Nichtsdestotrotz - heute wieder gleiche Zeit gleicher Ort.
Ich freu mich schon auf viele Teilnehmer.

Viele Grüße,
cachaca!


----------



## cachaca (7. Oktober 2010)

sorry ! leider komme ich heute von der Arbeit nicht rechtzeitig los  
Allen anderen aber einen schönen Bike abend.

Gruß,
cachaca !


----------



## Deleted140621 (18. Oktober 2010)

Wie schaut's diese Woche Donnerstag aus ? 
Ich bin wieder fit, bei trockenem Wetter könnte ich es einrichten.

Gebt mal laut !

Gruß

Pattrick


----------



## marc077 (19. Oktober 2010)

Hallo zusammen. Wie schaut's dieses Jahr denn bei euch mit dem Winterpokal aus?

Gruß, Marc


----------



## Deleted140621 (20. Oktober 2010)

marc077 schrieb:


> Hallo zusammen.
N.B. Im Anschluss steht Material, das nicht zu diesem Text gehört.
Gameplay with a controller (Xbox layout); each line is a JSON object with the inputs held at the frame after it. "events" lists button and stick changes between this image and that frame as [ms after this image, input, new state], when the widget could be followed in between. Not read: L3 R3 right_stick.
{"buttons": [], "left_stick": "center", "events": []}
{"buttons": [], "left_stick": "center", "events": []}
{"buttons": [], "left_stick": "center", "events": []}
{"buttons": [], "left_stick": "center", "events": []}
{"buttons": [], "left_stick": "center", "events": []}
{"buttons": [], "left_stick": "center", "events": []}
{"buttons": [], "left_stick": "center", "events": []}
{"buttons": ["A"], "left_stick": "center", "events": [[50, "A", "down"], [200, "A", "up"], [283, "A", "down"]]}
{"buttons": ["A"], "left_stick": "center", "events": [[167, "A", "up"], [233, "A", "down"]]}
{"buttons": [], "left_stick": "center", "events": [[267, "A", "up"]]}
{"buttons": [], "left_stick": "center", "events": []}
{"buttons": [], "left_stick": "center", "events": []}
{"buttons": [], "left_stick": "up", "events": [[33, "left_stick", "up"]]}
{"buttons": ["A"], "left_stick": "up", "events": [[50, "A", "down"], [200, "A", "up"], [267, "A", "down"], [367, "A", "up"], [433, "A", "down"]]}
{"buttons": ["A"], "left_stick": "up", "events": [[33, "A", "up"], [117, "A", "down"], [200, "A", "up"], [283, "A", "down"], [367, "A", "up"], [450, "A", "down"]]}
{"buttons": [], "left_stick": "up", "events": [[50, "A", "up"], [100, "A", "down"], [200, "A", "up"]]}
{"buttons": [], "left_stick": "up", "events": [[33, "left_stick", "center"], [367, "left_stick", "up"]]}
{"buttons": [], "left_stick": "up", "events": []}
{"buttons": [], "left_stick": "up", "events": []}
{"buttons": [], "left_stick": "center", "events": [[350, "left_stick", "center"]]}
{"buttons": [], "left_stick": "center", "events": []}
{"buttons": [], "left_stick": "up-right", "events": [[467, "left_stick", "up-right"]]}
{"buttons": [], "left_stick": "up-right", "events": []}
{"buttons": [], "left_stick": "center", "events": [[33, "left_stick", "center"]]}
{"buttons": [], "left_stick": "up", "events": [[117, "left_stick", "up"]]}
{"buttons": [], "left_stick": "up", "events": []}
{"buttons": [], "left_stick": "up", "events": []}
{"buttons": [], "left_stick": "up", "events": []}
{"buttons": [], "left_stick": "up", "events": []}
Wie schaut's dieses Jahr denn bei euch mit dem Winterpokal aus?
> 
> Gruß, Marc


 
Hi Marc,

Scale-RC wollte was auf die Beine Stellen, weiß nicht wie weit er mit dem Teambuilding ist.
Ich hätte auch Interesse und würde wieder mitmachen.

Gruß

Pattrick


----------



## Scale-RC (20. Oktober 2010)

Hallo zusammen,

ihr habt jetzt die Möglichkeit beim Winterpokal mit zu machen, habe das Team : *Rhoihesse-Team* gegründet, wer also interesse hat, ab 01.11.2010 geht es los!!  


Gruß

Scale-RC


----------



## Deleted140621 (20. Oktober 2010)

Scale-RC schrieb:


> Hallo zusammen,
> 
> ihr habt jetzt die Möglichkeit beim Winterpokal mit zu machen, habe das Team : *Rhoihesse-Team* gegründet, wer also interesse hat, ab 01.11.2010 geht es los!!
> 
> ...


 
Bin dabei !


----------



## MTB-News.de




----------



## marc077 (20. Oktober 2010)

Mitgliedsantrag ist gestellt


----------



## Scale-RC (21. Oktober 2010)

marc077 schrieb:


> Mitgliedsantrag ist gestellt




..statt gegeben 

Gruß

Scale-RC


----------



## Scale-RC (16. Dezember 2010)

?


----------



## Deleted140621 (19. Mai 2011)

Alles Gute zum Geburtstag Scale-RC !


----------



## Scale-RC (19. Mai 2011)

Vielen Dank!!



...Hust...Hust...der Thread ist ja regelrecht schon eingestaubt...


----------



## Deleted140621 (22. Mai 2011)

. . . . die Rhoihessekurbeler sind und bleiben Kult und unvergessen !


----------



## MTB-News.de




----------



## Deleted140621 (1. September 2011)

Alles Gute zum Geburtstag Cachaca !


----------



## Scale-RC (1. September 2011)

*Happy Birthday Cachaca!!!!*


----------



## Scale-RC (10. Oktober 2011)

*@ Lance4*

*Happy Birthday Lance4!!*


----------



## Scale-RC (9. Dezember 2011)

Hallo Leutz,

Cut, eine neue Zeitrechnung....

Heute war die 1. Ausfahrt nach langer langer Zeit...und das trotz starkem Gegenwind, der uns nicht nur geologisch in der Vergangenheit um die Ohren pfiff, warum auch immer......., schön, das die Rheinhessische Radsportkultur nicht ganz versiegt ist, *NEIN*, im Gegenteil, es scheint sich eine neue Interessengemeinschaft gefunden zu haben, die den sportlichen Ehrgeiz in den Vordergrund gestellt hat, also, auf ein Neues,zum einen, wollen wir unsere Fangemeinschaft nicht Enttäuschen, zum Anderen anregen, sich uns an zu schliessen, nächster Treff ist für den kommenden Donnerstag, den 15.12.2011 an der bekannten Stelle um 18:30 Uhr geplant......also, ziert euch nicht, wir freuen uns über jeden Teilnehmer, der Spaß am biken hat.....

..bis dahin

...die Legende

Scale-RC

*R.I.P* The "O", ORHK, Oberkurbel usw.


----------



## schiggyf (9. Dezember 2011)

Scale-RC schrieb:


> nächster Treff ist für den kommenden Donnerstag, den 15.12.2011 an der bekannten Stelle um 18:30 Uhr geplant.....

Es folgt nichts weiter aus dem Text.